- [TEXT EXCERPT]:
════════════════════

According to the Bureau of Labor Statistics, women in the US represent about 47% of the workforce, but their percentage in leadership roles remains low. A recent report by Catalyst, Women CEOs of the S&P 500 (2019), shows that this percentage further declines as you go up the corporate ladder with only 11% in top management/C-Suite, and only 5% at the CEO level.
While these statistics are alarming, it is also true that highlighting this leadership gap starts a dialog that can lead to positive steps by companies to build a leadership pipeline that focuses on recruiting, retaining and nurturing female talent through all levels of the organization. That being said, there are many ways that women themselves can take steps to make sure they understand the unwritten rules of the corporate world and that they feel confident in leveraging this knowledge to help their careers.

════════════════════

- [DATA ROWS]:

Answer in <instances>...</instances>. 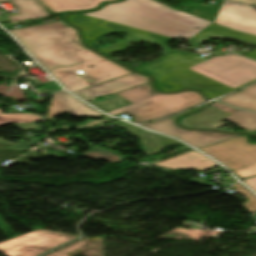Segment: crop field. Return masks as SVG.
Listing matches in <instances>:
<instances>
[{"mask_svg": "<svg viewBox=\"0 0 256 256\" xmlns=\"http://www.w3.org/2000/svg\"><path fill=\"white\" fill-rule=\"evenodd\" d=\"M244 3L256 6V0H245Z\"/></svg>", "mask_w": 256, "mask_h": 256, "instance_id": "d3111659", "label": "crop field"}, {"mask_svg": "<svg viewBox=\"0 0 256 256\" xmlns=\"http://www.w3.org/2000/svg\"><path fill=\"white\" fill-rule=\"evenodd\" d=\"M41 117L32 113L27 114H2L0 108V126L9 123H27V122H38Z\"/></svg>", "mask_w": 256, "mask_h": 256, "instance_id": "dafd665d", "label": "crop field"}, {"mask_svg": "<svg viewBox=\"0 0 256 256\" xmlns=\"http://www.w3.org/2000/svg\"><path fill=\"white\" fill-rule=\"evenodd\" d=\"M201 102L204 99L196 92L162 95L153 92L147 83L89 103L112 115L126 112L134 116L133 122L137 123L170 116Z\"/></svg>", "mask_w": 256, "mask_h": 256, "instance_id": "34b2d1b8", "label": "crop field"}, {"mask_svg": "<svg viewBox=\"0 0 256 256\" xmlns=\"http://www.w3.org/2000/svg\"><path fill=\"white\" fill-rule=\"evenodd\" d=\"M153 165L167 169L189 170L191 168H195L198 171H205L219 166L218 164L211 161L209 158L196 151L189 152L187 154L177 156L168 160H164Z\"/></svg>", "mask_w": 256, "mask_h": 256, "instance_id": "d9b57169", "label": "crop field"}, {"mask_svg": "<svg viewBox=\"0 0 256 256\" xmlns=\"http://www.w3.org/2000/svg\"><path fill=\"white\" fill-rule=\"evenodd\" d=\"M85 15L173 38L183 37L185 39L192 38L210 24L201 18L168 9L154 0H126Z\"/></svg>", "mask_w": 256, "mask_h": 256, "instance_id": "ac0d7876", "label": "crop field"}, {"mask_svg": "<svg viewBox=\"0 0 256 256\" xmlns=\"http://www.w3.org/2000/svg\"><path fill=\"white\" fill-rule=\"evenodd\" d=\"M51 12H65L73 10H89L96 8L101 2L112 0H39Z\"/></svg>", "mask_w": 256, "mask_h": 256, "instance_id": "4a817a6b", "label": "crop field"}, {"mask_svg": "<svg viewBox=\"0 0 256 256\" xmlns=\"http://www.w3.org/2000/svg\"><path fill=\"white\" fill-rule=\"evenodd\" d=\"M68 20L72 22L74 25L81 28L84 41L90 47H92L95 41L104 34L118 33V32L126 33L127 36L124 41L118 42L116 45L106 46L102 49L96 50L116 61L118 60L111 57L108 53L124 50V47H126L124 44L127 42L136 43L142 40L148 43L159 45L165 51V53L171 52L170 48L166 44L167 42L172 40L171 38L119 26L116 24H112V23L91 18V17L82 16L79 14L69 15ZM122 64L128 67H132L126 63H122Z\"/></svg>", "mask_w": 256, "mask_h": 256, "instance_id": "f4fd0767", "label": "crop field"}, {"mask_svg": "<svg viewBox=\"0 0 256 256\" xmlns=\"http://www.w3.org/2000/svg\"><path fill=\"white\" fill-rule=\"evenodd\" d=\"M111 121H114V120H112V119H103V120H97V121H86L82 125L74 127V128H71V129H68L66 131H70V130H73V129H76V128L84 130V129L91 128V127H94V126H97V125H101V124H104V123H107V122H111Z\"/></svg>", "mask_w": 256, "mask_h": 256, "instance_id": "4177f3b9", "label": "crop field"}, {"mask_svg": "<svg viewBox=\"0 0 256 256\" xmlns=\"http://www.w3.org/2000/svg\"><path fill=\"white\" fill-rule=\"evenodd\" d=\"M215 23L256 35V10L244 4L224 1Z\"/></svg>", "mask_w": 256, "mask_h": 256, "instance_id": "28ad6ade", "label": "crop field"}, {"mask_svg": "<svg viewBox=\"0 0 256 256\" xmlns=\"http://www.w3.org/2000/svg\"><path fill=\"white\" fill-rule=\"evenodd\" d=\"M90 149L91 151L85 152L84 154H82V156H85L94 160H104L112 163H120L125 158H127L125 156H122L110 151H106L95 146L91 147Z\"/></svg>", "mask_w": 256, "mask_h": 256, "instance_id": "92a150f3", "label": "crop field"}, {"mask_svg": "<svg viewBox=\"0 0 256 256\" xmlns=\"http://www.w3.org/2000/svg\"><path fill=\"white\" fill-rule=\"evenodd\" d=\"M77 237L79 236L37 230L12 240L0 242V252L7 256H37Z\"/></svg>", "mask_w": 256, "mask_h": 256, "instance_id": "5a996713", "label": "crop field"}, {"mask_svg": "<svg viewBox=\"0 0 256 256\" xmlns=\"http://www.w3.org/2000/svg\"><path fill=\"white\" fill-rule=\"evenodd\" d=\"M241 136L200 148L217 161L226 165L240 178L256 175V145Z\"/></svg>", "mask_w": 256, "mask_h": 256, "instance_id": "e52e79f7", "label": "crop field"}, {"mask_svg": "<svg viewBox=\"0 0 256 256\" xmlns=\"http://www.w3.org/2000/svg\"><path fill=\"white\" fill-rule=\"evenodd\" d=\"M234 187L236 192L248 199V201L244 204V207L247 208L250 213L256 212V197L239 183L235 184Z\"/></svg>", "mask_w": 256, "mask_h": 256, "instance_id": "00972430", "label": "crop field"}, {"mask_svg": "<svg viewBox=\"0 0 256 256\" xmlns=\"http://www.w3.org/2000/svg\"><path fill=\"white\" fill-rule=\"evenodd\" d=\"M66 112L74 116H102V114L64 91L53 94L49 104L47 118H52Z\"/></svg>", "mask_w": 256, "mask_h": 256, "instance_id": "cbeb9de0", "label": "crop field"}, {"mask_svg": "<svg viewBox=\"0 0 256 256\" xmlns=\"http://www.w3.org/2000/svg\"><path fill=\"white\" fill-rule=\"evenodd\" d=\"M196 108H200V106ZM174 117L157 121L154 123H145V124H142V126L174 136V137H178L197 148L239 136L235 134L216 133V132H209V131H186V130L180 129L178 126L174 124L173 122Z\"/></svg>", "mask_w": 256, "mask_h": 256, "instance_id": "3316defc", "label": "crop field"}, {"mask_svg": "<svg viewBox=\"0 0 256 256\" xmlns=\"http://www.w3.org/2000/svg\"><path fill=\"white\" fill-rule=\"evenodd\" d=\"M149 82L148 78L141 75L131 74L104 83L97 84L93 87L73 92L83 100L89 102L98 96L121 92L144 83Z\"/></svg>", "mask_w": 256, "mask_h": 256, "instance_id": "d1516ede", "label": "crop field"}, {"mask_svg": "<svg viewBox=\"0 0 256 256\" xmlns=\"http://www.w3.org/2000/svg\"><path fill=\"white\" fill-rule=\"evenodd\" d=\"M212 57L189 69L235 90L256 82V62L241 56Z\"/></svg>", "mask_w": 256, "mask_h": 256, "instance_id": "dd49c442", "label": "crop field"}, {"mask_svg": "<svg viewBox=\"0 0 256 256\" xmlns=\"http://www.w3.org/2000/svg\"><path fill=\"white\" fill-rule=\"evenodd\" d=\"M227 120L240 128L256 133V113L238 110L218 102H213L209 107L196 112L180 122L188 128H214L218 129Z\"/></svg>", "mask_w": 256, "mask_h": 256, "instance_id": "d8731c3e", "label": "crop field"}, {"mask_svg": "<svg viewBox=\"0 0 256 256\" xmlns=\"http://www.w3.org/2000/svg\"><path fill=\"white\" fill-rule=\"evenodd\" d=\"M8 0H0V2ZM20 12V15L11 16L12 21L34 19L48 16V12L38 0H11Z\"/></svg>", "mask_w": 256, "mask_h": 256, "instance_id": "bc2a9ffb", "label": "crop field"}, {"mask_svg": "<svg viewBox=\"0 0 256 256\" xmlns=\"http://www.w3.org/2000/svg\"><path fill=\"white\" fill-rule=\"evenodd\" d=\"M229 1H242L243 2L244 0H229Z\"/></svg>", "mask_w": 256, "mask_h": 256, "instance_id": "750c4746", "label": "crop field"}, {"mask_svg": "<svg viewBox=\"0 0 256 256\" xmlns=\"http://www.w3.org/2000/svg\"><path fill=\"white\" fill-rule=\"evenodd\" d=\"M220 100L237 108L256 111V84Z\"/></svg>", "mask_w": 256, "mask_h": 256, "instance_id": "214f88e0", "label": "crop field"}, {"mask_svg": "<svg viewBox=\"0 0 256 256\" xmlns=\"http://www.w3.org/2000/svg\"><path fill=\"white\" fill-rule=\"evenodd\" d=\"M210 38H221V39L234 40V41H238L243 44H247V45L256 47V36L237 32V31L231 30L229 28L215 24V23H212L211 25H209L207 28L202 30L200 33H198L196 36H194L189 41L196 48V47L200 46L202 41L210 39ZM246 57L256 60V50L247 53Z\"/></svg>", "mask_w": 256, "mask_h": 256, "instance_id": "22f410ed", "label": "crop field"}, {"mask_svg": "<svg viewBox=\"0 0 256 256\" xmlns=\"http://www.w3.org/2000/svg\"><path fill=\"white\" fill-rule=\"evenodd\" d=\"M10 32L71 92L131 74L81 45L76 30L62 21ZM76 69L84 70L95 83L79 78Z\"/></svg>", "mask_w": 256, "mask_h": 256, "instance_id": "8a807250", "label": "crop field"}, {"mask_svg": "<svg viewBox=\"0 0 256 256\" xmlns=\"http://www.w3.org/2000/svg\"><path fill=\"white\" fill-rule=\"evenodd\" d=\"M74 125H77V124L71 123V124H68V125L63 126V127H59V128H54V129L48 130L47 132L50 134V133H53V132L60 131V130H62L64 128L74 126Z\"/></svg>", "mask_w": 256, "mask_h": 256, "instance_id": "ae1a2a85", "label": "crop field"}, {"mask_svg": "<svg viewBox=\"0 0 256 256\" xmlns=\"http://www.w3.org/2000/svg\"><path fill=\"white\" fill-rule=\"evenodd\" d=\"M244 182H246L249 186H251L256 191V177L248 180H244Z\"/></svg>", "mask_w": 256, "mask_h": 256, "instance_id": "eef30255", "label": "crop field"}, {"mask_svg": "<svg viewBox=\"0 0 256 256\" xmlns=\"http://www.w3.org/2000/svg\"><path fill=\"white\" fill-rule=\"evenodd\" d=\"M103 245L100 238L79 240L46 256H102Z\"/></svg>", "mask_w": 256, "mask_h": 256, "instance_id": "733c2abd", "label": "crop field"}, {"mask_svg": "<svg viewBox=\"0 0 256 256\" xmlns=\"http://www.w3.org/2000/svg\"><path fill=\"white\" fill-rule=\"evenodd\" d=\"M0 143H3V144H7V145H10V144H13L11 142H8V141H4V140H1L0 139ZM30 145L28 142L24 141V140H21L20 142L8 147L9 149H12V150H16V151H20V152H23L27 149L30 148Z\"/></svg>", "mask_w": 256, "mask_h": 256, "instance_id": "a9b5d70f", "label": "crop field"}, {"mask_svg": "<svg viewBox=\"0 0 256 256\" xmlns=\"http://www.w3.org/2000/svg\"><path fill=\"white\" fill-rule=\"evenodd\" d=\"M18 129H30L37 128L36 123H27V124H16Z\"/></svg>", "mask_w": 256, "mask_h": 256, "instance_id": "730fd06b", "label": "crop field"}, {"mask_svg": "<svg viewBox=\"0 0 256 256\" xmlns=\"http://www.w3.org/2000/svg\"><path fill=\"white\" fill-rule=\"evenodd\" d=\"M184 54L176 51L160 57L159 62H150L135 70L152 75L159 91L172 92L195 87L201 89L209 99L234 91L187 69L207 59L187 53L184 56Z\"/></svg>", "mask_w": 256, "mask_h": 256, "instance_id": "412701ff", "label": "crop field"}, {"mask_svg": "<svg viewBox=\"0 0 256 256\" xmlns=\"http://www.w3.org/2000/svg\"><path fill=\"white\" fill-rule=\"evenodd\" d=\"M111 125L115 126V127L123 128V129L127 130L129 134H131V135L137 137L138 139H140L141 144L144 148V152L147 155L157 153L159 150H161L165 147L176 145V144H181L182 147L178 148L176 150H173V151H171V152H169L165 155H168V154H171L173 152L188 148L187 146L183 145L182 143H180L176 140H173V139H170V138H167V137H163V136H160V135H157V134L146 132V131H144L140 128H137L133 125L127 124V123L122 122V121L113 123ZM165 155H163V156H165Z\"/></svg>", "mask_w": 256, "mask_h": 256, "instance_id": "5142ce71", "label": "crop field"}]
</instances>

════════════════════

- [SET OF TASKS]:
A. According to the Catalyst report cited in the text on women in corporate leadership, what percentage of CEO positions do women hold?
B. Continue the text on women in corporate leadership from where it stops.

- [OUTPUTS IN ORDER]:
A. Only 5%.

B.
1. Know your strengths and make sure others know them too: Start by making a realistic assessment of your strengths. While there are multiple tools such as Gallup’s Strengthfinders, the same can also be accomplished by talking to your managers and peers. It is not enough for you to know your strengths, the ‘powers-that-be’ also need to know. You have to craft your narrative and your personal brand and then do an advertising campaign for it. Like all good campaigns, this only works when done in a polished and professional way.
2. Get some help from people who know you and aren’t afraid to talk: I cannot stress more the need for women to have mentors inside and outside the company. But, it is equally important, if not more, to have advocates. These are people who know your strengths and your ambitions, sit in rooms where decisions are made, have the required credibility in that room, and most importantly, are not afraid to speak out in your support. Once you have a few advocates, your narrative gets a chance to be heard in the right settings.
3. Lean In, Lean In, Lean In: Women face many preconceived notions about their participation and commitment to their jobs at every milestone in their lives: marriage, birth of a child, or birth of the second child. How you want to chart your career is totally your prerogative and I believe all choices should be respected. But if you do want to keep your foot on the gas pedal of your career, please, please let it be known again and again and again! So, when it’s time for the next big project or promotion, the organization and decisionmakers have no shadow of doubt (or excuse).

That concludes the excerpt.